Be in a home or become homeless – and it’s survival of the fittest even though we’re not in the Alaska forest.
On the other hand, what is life if all we are doing is surviving? Are we more than robots?
So I sat and thought about it.
Maybe that guy on “Alone” needs the music to help him survive? Maybe what he’s doing is not just playing music? What if in reality – what he is doing, is giving himself another version of positive self-talk?
He’s obviously suffering. So by building himself a guitar, he’s putting words to those feelings and thereby giving himself a form of therapy?
Wouldn’t it suck if my fort collapsed under all this snow
And then caught on fire
For all the world to see it’s caught on video
Luckily I have this oxalic acid water soaked in reindeer moss
Which should hopefully hold my makeshift shelter together
If you could only see me now…
(Repeat refrain.)
Music has often been used to survive in our lives no matter where we are or what we’re going through. It can separate the mind from the body and allow us to look at and analyze ourselves and to step back to see the entire picture.
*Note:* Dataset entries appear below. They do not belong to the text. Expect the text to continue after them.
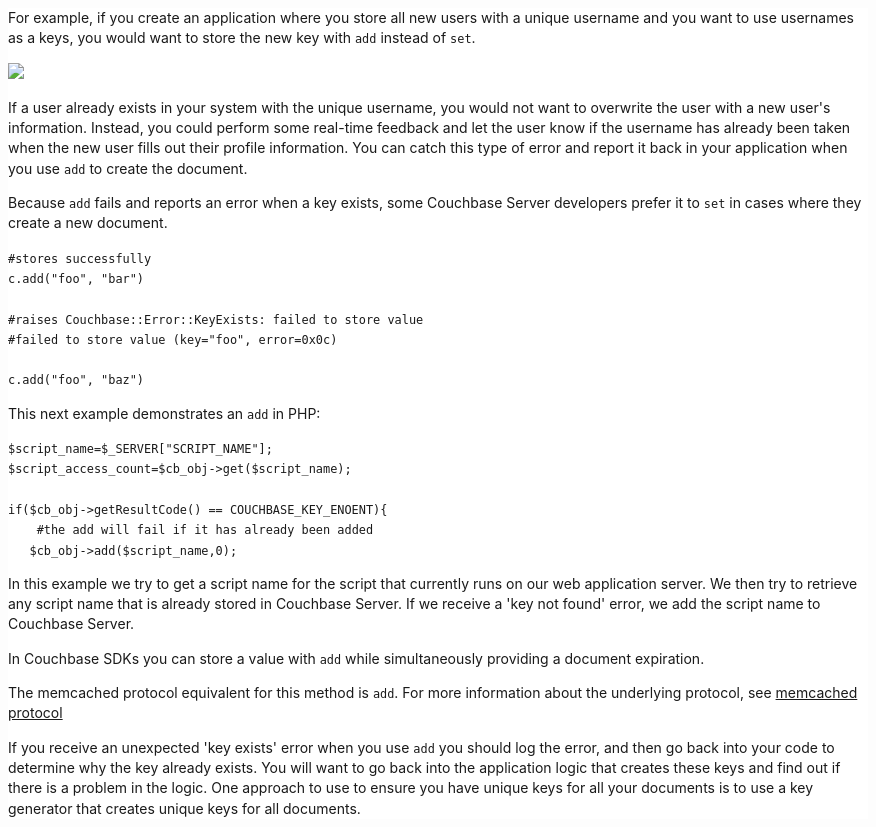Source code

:For example, if you create an application where you store all new users with a
unique username and you want to use usernames as a keys, you would want to store
the new key with `add` instead of `set`.


![](/media/dev_guide/images/sdk_add_example.png)

If a user already exists in your system with the unique username, you would not
want to overwrite the user with a new user's information. Instead, you could
perform some real-time feedback and let the user know if the username has
already been taken when the new user fills out their profile information. You
can catch this type of error and report it back in your application when you use
`add` to create the document.

Because `add` fails and reports an error when a key exists, some Couchbase
Server developers prefer it to `set` in cases where they create a new document.


```
#stores successfully
c.add("foo", "bar")

#raises Couchbase::Error::KeyExists: failed to store value
#failed to store value (key="foo", error=0x0c)

c.add("foo", "baz")
```

This next example demonstrates an `add` in PHP:


```
$script_name=$_SERVER["SCRIPT_NAME"];
$script_access_count=$cb_obj->get($script_name);

if($cb_obj->getResultCode() == COUCHBASE_KEY_ENOENT){
    #the add will fail if it has already been added
   $cb_obj->add($script_name,0);
```

In this example we try to get a script name for the script that currently runs
on our web application server. We then try to retrieve any script name that is
already stored in Couchbase Server. If we receive a 'key not found' error, we
add the script name to Couchbase Server.

In Couchbase SDKs you can store a value with `add` while simultaneously
providing a document expiration.

The memcached protocol equivalent for this method is `add`. For more information
about the underlying protocol, see [memcached
protocol](http://www.couchbase.com/docs/couchbase-manual-2.0/couchbase-architecture-apis-memcached-protocol.html)

If you receive an unexpected 'key exists' error when you use `add` you should
log the error, and then go back into your code to determine why the key already
exists. You will want to go back into the application logic that creates these
keys and find out if there is a problem in the logic. One approach to use to
ensure you have unique keys for all your documents is to use a key generator
that creates unique keys for all documents.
And so I reframed my thoughts, and discovered: I’m so cool with that!
As long as he’s still being a savage killer and hunting rabbits in between all that singing. You know what I mean? As long as he’s chewing the heads off of chipmunks and covering himself in mud then I say go for it. It might make him an actual better hunter to pump himself up before the kill.
And as a Dad, as long as I’m putting groceries on the table, then I say hit at that guitar, to myself. We don’t want to become polarized and say, “If I sat around creating art where would that leave you and the family?”
Instead we want to become well-integrated souls. And it’s good for the kids to see us doing things we love and to see us doing things. And when they get older they’ll have all these cool memories of us having fun and they’ll model this…whether they’re at their house with their family or on Season 9 of “Alone”.
Kerry Heffelfinger is the Co-Founder of Sunflower Counseling. He lives in Missoula with his wife and family. In between all of this you can find him making music, writing, and reading.